Malian riot police keep supporters away from the vehicle of new president of Mali's transitional government Assimi Goita, on May 31, 2021. (Photo by AFP)

France and Mali have suspended issuing visas to each other's citizens, in a heightening of a row that has already prompted a French military withdrawal from the West African nation. 

Diplomats said Thursday that Mali had indefinitely suspended the issuance of visas to French nationals.

Mali’s junta responded by freezing new visas for French citizens at its embassy in Paris in an act of “reciprocity”, the Malian foreign ministry said.

It said the move was reciprocal after it “learned, with surprise" through the press that the French Foreign Ministry classified Mali in the “red zone” on the grounds of “strong regional tensions.”

The statement also said that France had suspended the issuance of visas and closed the visa center at its embassy in Bamako, the capital of Mali.

The ministry said that these measures were “unilateral” and “unjustified” and that they affected the bilateral relations between the two countries.

France earlier this week also issued a travel guidance update advising that "in the current context of strong regional tensions, all travel to Mali is strongly not advised.

The “strong regional tensions” that France cited are related to the situation in Niger, where the military overthrew the elected President Mohamed Bazoum on July 26.

The regional bloc ECOWAS condemned the coup and threatened to intervene militarily to restore constitutional order in Niger.

However, Mali and Burkina Faso, two neighboring countries of Niger, expressed their support for the coup leaders. They said that they would stand with Niger against any foreign interference. Mali and Burkina Faso are both facing security challenges from militants and ethnic conflicts.

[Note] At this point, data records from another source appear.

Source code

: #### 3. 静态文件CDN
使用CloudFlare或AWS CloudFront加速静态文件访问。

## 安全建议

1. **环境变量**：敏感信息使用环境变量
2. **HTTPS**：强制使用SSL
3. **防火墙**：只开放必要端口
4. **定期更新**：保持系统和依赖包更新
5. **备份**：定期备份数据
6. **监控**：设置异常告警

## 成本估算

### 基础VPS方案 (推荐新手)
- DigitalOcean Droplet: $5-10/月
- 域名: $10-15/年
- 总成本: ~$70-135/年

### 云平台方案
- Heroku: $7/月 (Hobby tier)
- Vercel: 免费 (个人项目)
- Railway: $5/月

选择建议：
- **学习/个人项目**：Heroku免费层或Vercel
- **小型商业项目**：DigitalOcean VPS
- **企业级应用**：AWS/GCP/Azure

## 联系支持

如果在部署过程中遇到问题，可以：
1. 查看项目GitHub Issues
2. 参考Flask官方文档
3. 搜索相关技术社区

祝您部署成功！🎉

Anti-French sentiment on rise in West Africa

France and Mali fell out after the military seized power in Bamako in 2020, ousting President Ibrahim Boubacar Keita over failures to stem a deadly militancy and insurgency.

As the dispute escalated and the military brought in Russian paramilitaries to fight the ongoing militancy, France began to pull out its force, under a phased withdrawal that ended last year.

French troops withdrew from Mali in 2022 and Burkina Faso in 2023 following military coups. New leadership in Niger could lead to another withdrawal from a country France saw as a key ally in the Sahel. 

France has between 1,000 and 1,500 troops in Niger to fight the so-called war on terrorism. In Niger, there are not only French forces but American and European soldiers as well. Burkina Faso and Mali have already kicked out French troops, many of whom are now stationed in Niger.

The developments come amid a growing wave of anti-French sentiment across the Sahel region, with locals saying they want the former colonial ruler to stop interfering in their affairs.

Observers say resentment towards France seems to be coming to a boiling point in Mali, Burkina Faso and now Niger.

France has a long history in West Africa, where it was a colonial power until 1960. Since independence, France has maintained a military presence in the region, which has caused long-term tensions that now seem to be reaching new heights.